The Iowa State Supreme Court considered the same question in Des Moines Rug Cleaning Co. v. Automobile Underwriters, 245 N.W. 215 (Iowa 1932). In that case the insurance company was denying coverage for a Mr. Wingert, who was driving the rug cleaning company's truck at the time of the accident, because he was not licensed as a chauffeur in the state of Iowa. Mr. Wingert's duties consisted of cleaning rugs, remodeling and making over carpets. He also performed a number of miscellaneous functions at the rug cleaning company. His duties and employment did not include the driving of a company vehicle except on those occasions when the regular driver was absent or on vacation. At the time of the accident the regular driver was on a vacation and Mr. Wingert was driving the truck in his absence. The court in concluding that it was not necessary for Mr. Wingert to be licensed as a chauffeur pointed out that his monthly salary was compensation for services rendered by him in the cleaning, making and laying of rugs, carpeting and linoleums -not compensation for running the truck, and the driving of the truck was not a part of his regular duties or employment but was only incidental to that regular employment. The court specifically stated at page 218:
"This is a case of first impression in this state upon the question presented, but the question has been passed upon in other jurisdictions relative to a similar statute. See Matthews v. State, 85 Tex. Cr. R. 469, 214 S.W. 330; People v. Dennis (Co, Ct,) 166 N.Y.S. 318; Day v. Bush, 18 La. App. 682, 139 So. 42; 42 C.J. 743. The import of the decisions upon this question is that the term 'chauffeur' as used in the statutes, requiring a person [[Orig. Op. Page 10]] who desires to operate a motor vehicle as a chauffeur first to obtain a chauffeur's license, means a paid operator or employee, that is, a person who is employed and paid by the owner of a motor vehicle to drive and attend to the car; and does not include operators who are not employed and paid for operating the motor vehicle, and therefore does not include an employee who receives his compensation for services rendered other than the operation of motor vehicles, although in performing such services he may incidentally operate a motor vehicle. See, 42 C.J. 743."

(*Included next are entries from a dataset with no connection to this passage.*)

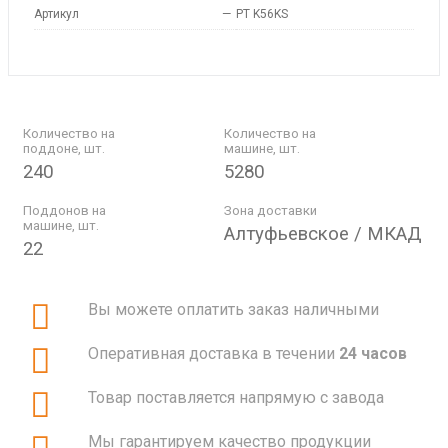
Артикул
—
PT K56KS
Количество на
Количество на
поддоне, шт.
машине, шт.
240
5280
Поддонов на
Зона доставки
машине, шт.
Алтуфьевское / МКАД
22
Вы можете оплатить заказ наличными
Оперативная доставка в течении
24 часов
Товар поставляется напрямую с завода
Мы гарантируем качество продукции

Another case that should be considered is State v. Wimmer, 186 S.E. 133 (W.Va. 1936), which also reversed a conviction of driving without a chauffeur's license. Mr. Wimmer, the defendant, was employed as a field superintendent of an oil company and his employment required him to visit various sites which were leased by his employer. In order to visit those sites he used an automobile which was furnished by his employer and occasionally he would haul various materials to job sites in the vehicle. The court concluded that the operation of the vehicle was merely incidental and not a part of his employment. In reaching that conclusion the court specifically stated at page 134:
"Statutes of the kind under consideration must be strictly construed, and not extended by implication to persons not coming clearly within their terms. . . ."

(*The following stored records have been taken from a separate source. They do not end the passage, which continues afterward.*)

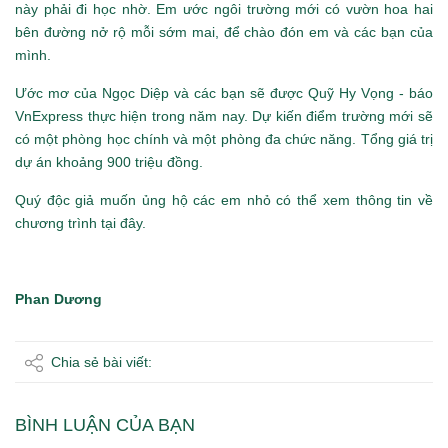
này phải đi học nhờ. Em ước ngôi trường mới có vườn hoa hai
bên đường nở rộ mỗi sớm mai, để chào đón em và các bạn của
mình.
Ước mơ của Ngọc Diệp và các bạn sẽ được Quỹ Hy Vọng - báo
VnExpress thực hiện trong năm nay. Dự kiến điểm trường mới sẽ
có một phòng học chính và một phòng đa chức năng. Tổng giá trị
dự án khoảng 900 triệu đồng.
Quý độc giả muốn ủng hộ các em nhỏ có thể xem thông tin về
chương trình
tại đây
.
Phan Dương
Chia sẻ bài viết:
BÌNH LUẬN CỦA BẠN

With this last judicial observation, we have come full circle - back again to the penal statute rule of strict construction. Therefore, giving effect to this rule and approaching the Washington statute here under consideration in much the same manner as the courts in these several "chauffeurs' license" cases approached their particular statutes, we conclude that the proper construction to be given to RCW 46.20.440 is that in order to be operating a motor vehicle "for compensation" within the meaning of this statute, it is necessary that a person's operation of a vehicle (of the type to which the statute applies) be a distinct employment duty for which compensation is paid, and not a mere incidental or occasional part of his job.
[[Orig. Op. Page 11]]
Hence, we answer your general question, as paraphrased, in the affirmative. From this it follows, with respect to the several different factual situations described in your letter, that:
(1) An individual who is being compensated to operate a vehicle such as a professional truck driver is obviously subject to the provisions of RCW 46.20.440; his distinct job is to drive the truck.
(2) If a person is employed for two hours as a school bus driver and for six hours as a janitor, then he is required to obtain the special endorsement because his employment as a school bus driver is distinct from, and not "incidental" to, his employment as a janitor.
(3) A person whose compensation is in no way based on any driving he might do, who in fact does drive a vehicle incidental to his employment but not as an integral part thereof, is not subject to the endorsement requirement.
(4) In response to your example of a person whose principal occupation is other than operating a vehicle of the type requiring an endorsement but who in the course of his employment may occasionally drive such a vehicle (e.g., a lineman for a power company or utility district) we must conclude that his presents a factual question. As we have indicated in the preceding section it is necessary to determine whether the driving activities are a distinct part of, or only incidental to, the regular occupational duties. If such activities are only incidental, and the individual is not compensated for the driving activity as such, then he would not be subject to the endorsement requirement. However if the individual is receiving some form of premium pay because of the fact that he is driving in addition to his other employment duties, then he would be required to obtain the endorsement.
[[Orig. Op. Page 12]]
We trust the foregoing will be of assistance to you.
Very truly yours,
JOHN J. O'CONNELL
EDWARD B. MACKIE
Assistant Attorney General
*** FOOTNOTES ***
1/We should point out that neither of these 1967 enactments created a new "special driver's license" but rather simply provided for an endorsement on the existing drivers' licenses. Accordingly, those persons who are exempt from the requirement of an operator's license under RCW 46.20.025, are also exempt from these endorsement requirements.
2/This section of the act requires the director of motor vehicles to:
:. . . adopt rules and regulations and standards and specifications pertaining to:
"(1) A determination of what types of vehicles require special skills for the operation thereof, taking into consideration the extent to which a special knowledge of traffic laws pertaining to the type of vehicle and a special ability to maneuver such vehicles is necessary for the safe operation of the vehicle both alone and in relationship to other types of vehicles on the road;
"(2) The establishment of reasonable classifications within one vehicle category or among several categories for the purpose of either requiring or not requiring a special skill test;
"(3) The establishment of the type of examinations to be given, taking into consideration that certain categories of equipment may require a more comprehensive testing than others. The director may, however, allow the substitution of a training course or examination given by common carriers or other persons in lieu of the department's examination, if it meets the standards required by the department."
3/Senate Journal, 1967, p. 608. In the light of the fact that Senator Woodhall was one of the two sponsors of this act, his comments should be given considerable weight in ascertaining the legislative purpose.
4/Black's Law Dictionary, 4th Ed., p. 354.
5/Webster's Dictionary, p. 463.
6/In this connection, RCW 46.64.050 expressly declares that "It shall be a misdemeanor for any person to violate any of the provisions of this title unless violation is by this title or other law of this state declared to be a felony or a gross misdemeanor."
7/Resort to this source in order to ascertain legislative intent is clearly consistent with the rule enunciated by the court in Lynch v. Dept. of Labor & Industries, 19 Wn.2d 802, 145 P.2d 265 (1944).